Now at this time, I'll turn the call over to Tom Fanning, Southern Company's Chairman, President and Chief Executive Officer.
Thomas Fanning
Good afternoon, and thank you for joining us. Our first quarter results show we're off to a good start in 2011. In addition, as you can see from materials released this morning, the economy, as shown by sales to industrial customers, continues to gain strength and momentum. The year-over-year increase in industrial sales in 2010, compared with 2009, was 7.7%. In the first quarter of 2011, we've already seen a 6.7% increase in industrial sales compared with the first quarter of 2010. This momentum is reflected in the results of a recent Southern Company survey of our top industrial customers in Georgia. In that survey, 60% of those customers said they expect production increases over the next 6 months. In addition, 1/3 of those industrial customers told us that they anticipate employment increases, and 28% expect increases in exports.
The result of this survey serve to reinforce our own confidence about the near-term and long-term future of our region. So our businesses are performing well, and we are on plan.
Turning now to an event, which is focused the world attention on nuclear energy. I'd like to offer some comments on how we believe that event at the Fukushima plant in Japan might impact the nation's existing and future fleet of nuclear power plants.
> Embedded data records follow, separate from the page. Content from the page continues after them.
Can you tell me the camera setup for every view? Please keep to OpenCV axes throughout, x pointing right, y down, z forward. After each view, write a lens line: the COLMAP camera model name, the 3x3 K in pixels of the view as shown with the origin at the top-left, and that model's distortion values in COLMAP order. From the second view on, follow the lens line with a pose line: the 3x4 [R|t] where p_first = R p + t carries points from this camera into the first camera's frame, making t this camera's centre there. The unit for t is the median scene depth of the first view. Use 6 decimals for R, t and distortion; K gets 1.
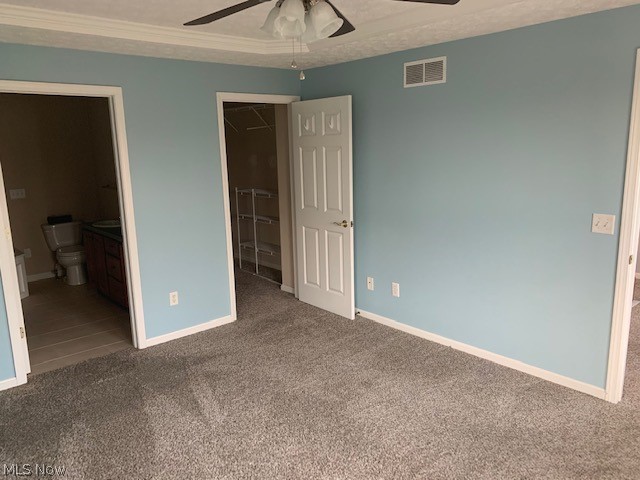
lens RADIAL K [[490.4, 0, 320.8], [0, 490.4, 237.8], [0, 0, 1]] dist [0.002614, -0.005680]
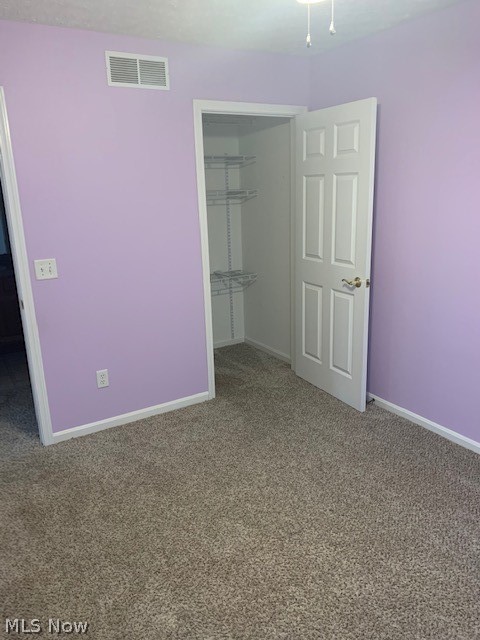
lens RADIAL K [[490.4, 0, 240.6], [0, 490.4, 320.0], [0, 0, 1]] dist [0.002614, -0.005680]
pose [[0.986128, 0.043695, -0.160134, -0.007459], [-0.039669, 0.998813, 0.028252, 0.017848], [0.161179, -0.021507, 0.986691, 0.234651]]
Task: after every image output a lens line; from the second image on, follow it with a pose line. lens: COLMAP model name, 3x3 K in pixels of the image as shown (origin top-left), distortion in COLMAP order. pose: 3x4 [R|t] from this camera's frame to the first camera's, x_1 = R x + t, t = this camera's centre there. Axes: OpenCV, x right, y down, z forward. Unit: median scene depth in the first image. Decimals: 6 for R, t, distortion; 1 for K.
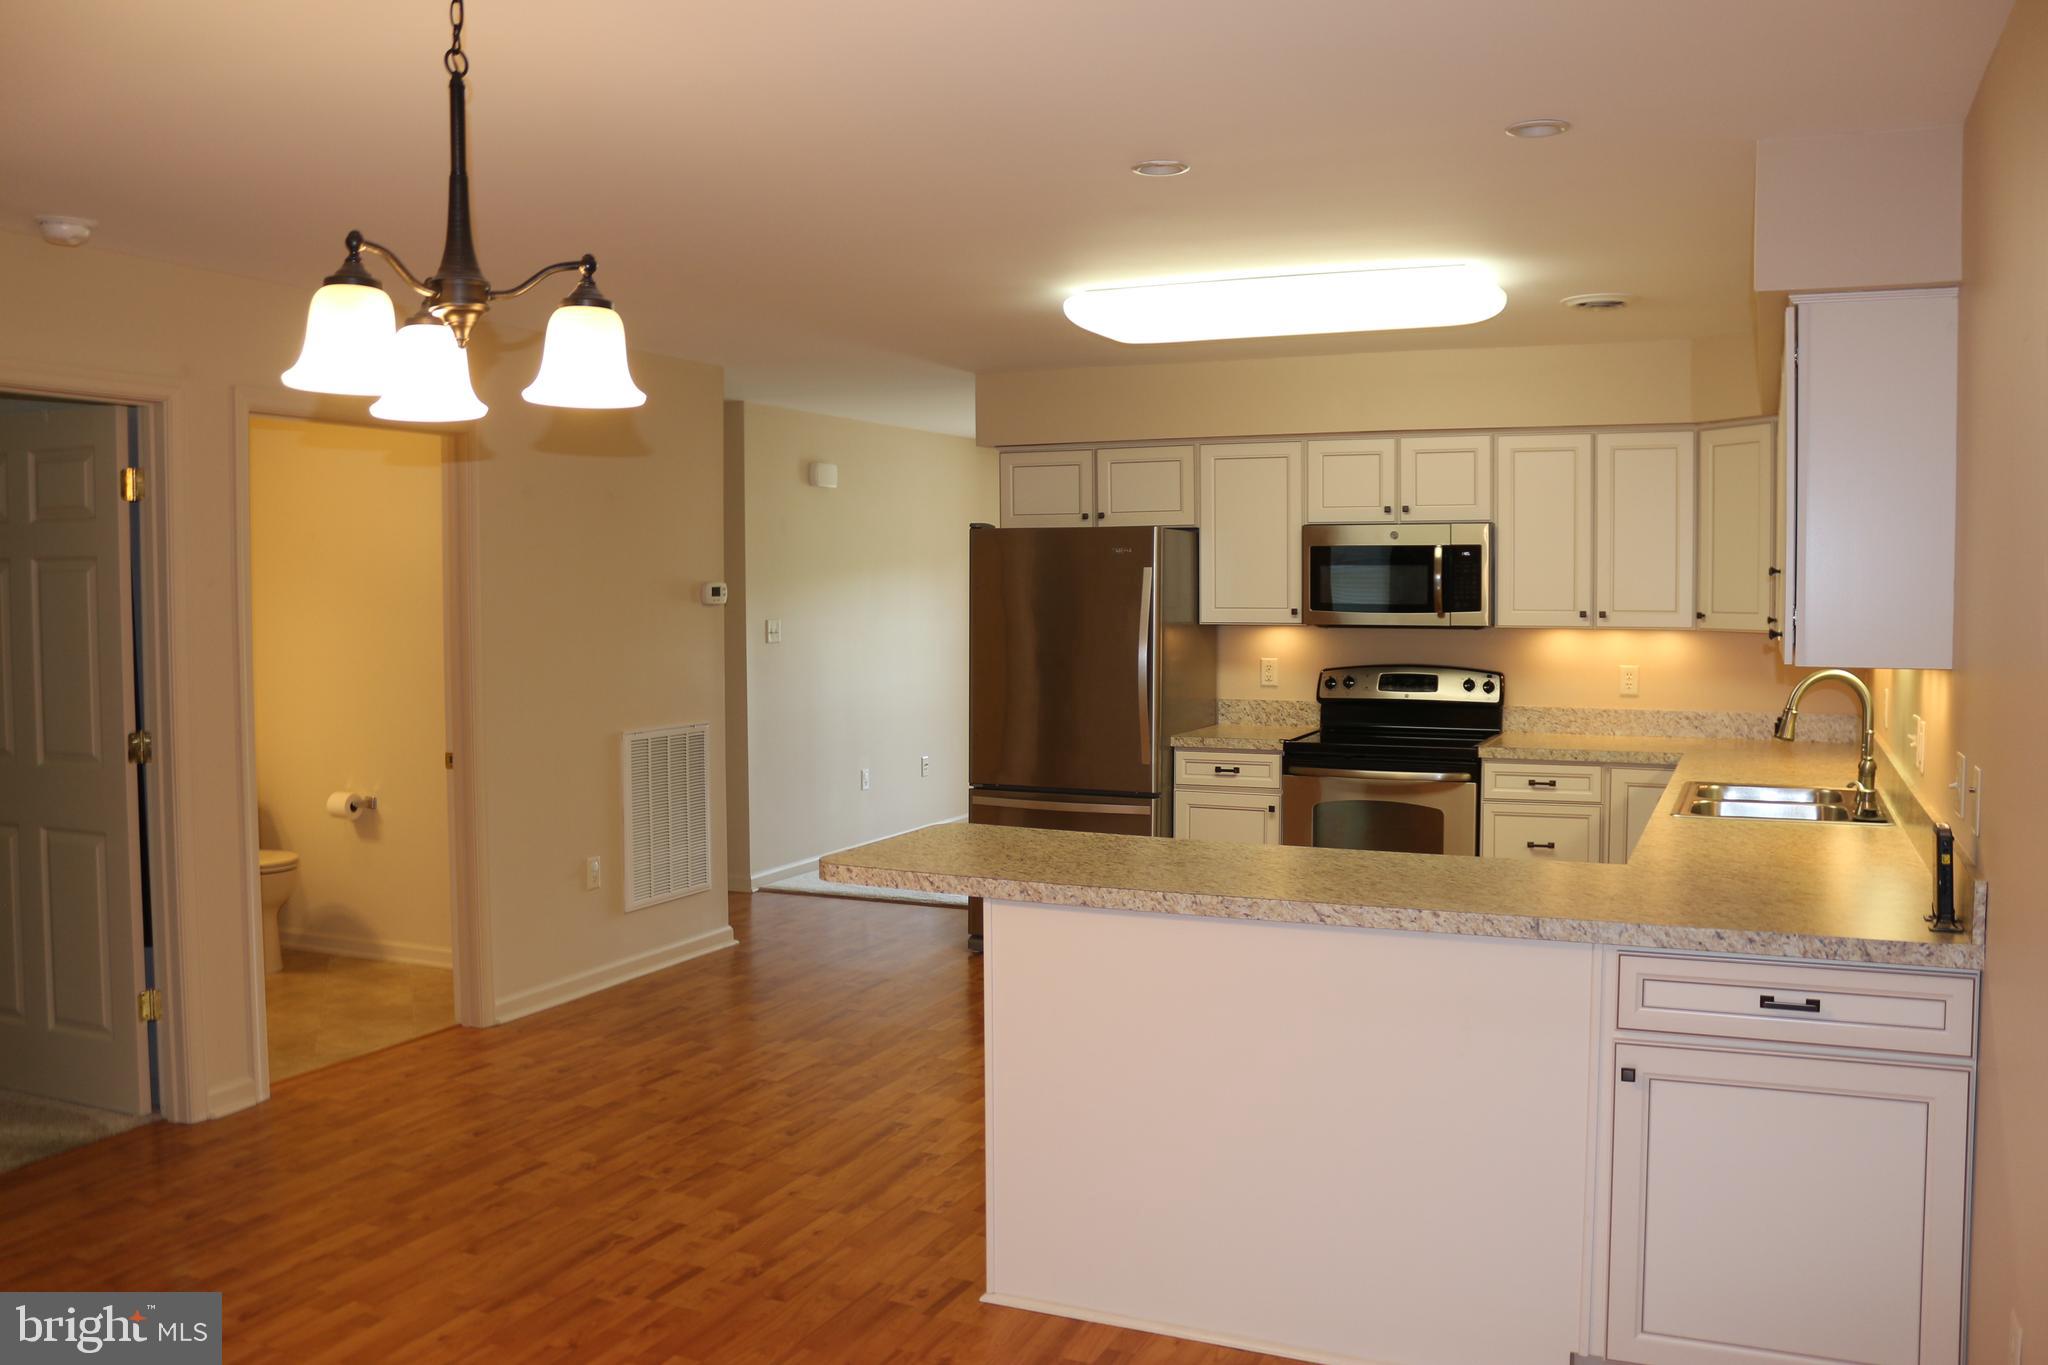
lens RADIAL K [[1673.3, 0, 997.8], [0, 1673.3, 657.2], [0, 0, 1]] dist [-0.145084, 0.117945]
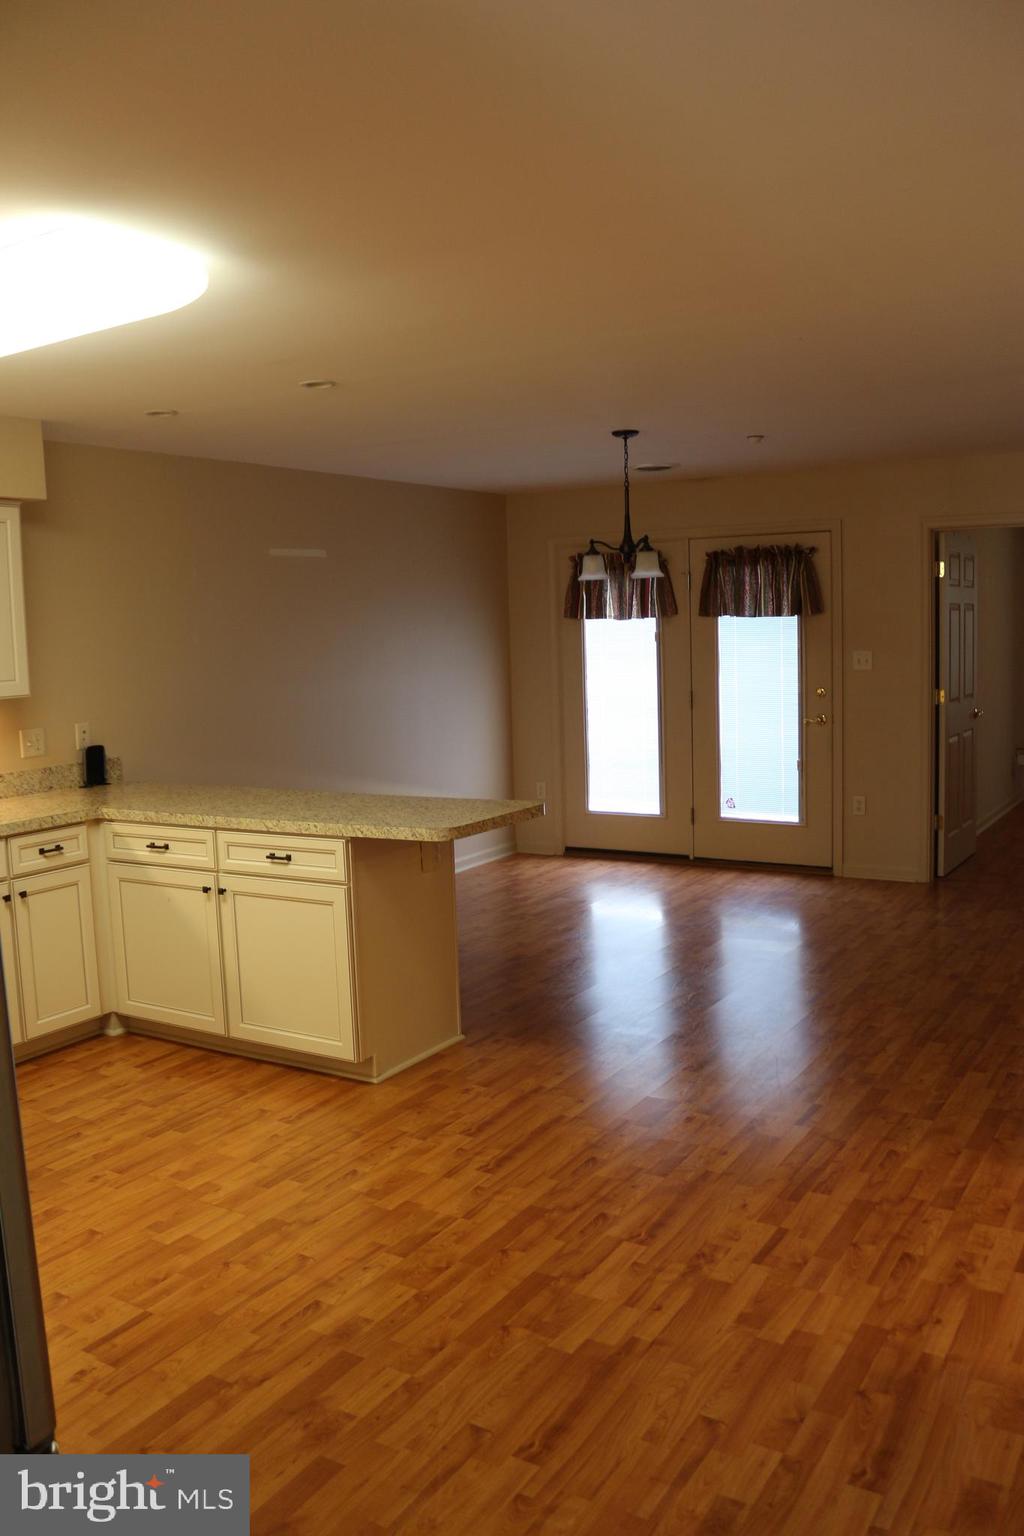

First, the supporting commitment for nuclear energy remains strong at the grassroots level here in the Southeast, among key members of Congress on both sides of the aisle and within the Obama administration. No doubt, there will be lessons learned from the tragic events at Fukushima that will almost certainly apply to the current fleet of nuclear generation in America. Certainly, we expect there'll be a thorough, thoughtful review of those facilities located in seismically sensitive areas, plants along coastal zones and perhaps other design modifications particularly with older plans. We believe any mandated changes will not significantly impact the operations of our existing fleet or be cost prohibitive.
Finally, we believe that any potential impacts to our Vogtle 3 and 4 units should be minimal. Recall that the Vogtle site is not in a seismically sensitive area. We are not on a coastline. We are some 130 miles inland and are 220 feet above sea level. Finally, the AP1000 design is robust, and its passive safety systems should preclude many of the problems, which occurred in Japan. Our current fleet is safe. Our proposed new units are even safer.
With respect to units 3 and 4 Plant Vogtle, we are still on track to receive the combined construction and operating license, or COL. By the end of this year, we had no indication that the issuance of the COL will be delayed as a result of the NRC's review of the events [ph] in Japan.
My final business update concerns the potential for adding a risk sharing or incentive regulation mechanism into our current rate mechanism for Vogtle 3 and 4. Our position is that we are always open to constructive agreements that benefit customers. We believe the current Georgia law with respect to new nuclear construction is very clear from a cost-recovery standpoint. Therefore, any agreement must be an improvement on the existing law and must include a formal recognition of the work that has already been done to reduce the cost to customers of the new units by specifically including the benefits of: conditional federal loan guarantees, production tax credits, changes made in the EPC contract and CWIP in rate base. We believe, in the aggregate, that since the certification approval, Georgia Power has brought to the table additional benefits to our customers of more than $1 billion. Georgia will file its testimony today. A decision on whether to adopt an incentive plan is expected on August 2.